=== Section Start ===

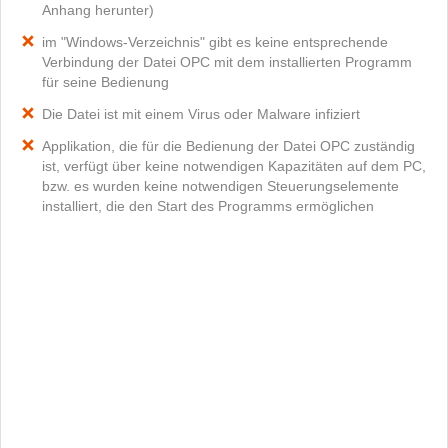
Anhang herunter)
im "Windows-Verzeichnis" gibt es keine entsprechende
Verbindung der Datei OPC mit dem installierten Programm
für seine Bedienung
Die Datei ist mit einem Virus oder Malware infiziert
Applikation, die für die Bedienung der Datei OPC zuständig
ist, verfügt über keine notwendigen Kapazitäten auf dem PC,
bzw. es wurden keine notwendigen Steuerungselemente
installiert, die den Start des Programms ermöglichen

=== Section End ===
=== Section Start ===

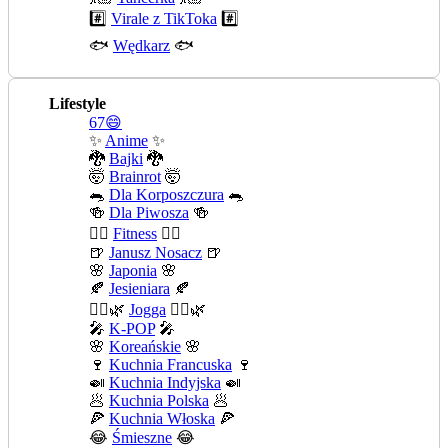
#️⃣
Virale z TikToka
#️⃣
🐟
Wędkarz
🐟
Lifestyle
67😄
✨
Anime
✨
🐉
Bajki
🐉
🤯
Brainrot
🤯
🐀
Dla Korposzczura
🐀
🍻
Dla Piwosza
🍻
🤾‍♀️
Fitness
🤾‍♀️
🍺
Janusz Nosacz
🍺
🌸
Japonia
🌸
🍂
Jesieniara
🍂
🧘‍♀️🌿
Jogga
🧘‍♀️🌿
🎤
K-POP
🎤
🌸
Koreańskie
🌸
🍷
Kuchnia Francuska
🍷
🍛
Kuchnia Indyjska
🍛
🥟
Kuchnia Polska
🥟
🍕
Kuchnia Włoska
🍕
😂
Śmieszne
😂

=== Section End ===

Your reply is to repeat, unchanged, the lines above running from the one with "Anhang herunter)" up to and including the one with "installiert, die den".

→ Output for this exercise
Anhang herunter)
im "Windows-Verzeichnis" gibt es keine entsprechende
Verbindung der Datei OPC mit dem installierten Programm
für seine Bedienung
Die Datei ist mit einem Virus oder Malware infiziert
Applikation, die für die Bedienung der Datei OPC zuständig
ist, verfügt über keine notwendigen Kapazitäten auf dem PC,
bzw. es wurden keine notwendigen Steuerungselemente
installiert, die den Start des Programms ermöglichen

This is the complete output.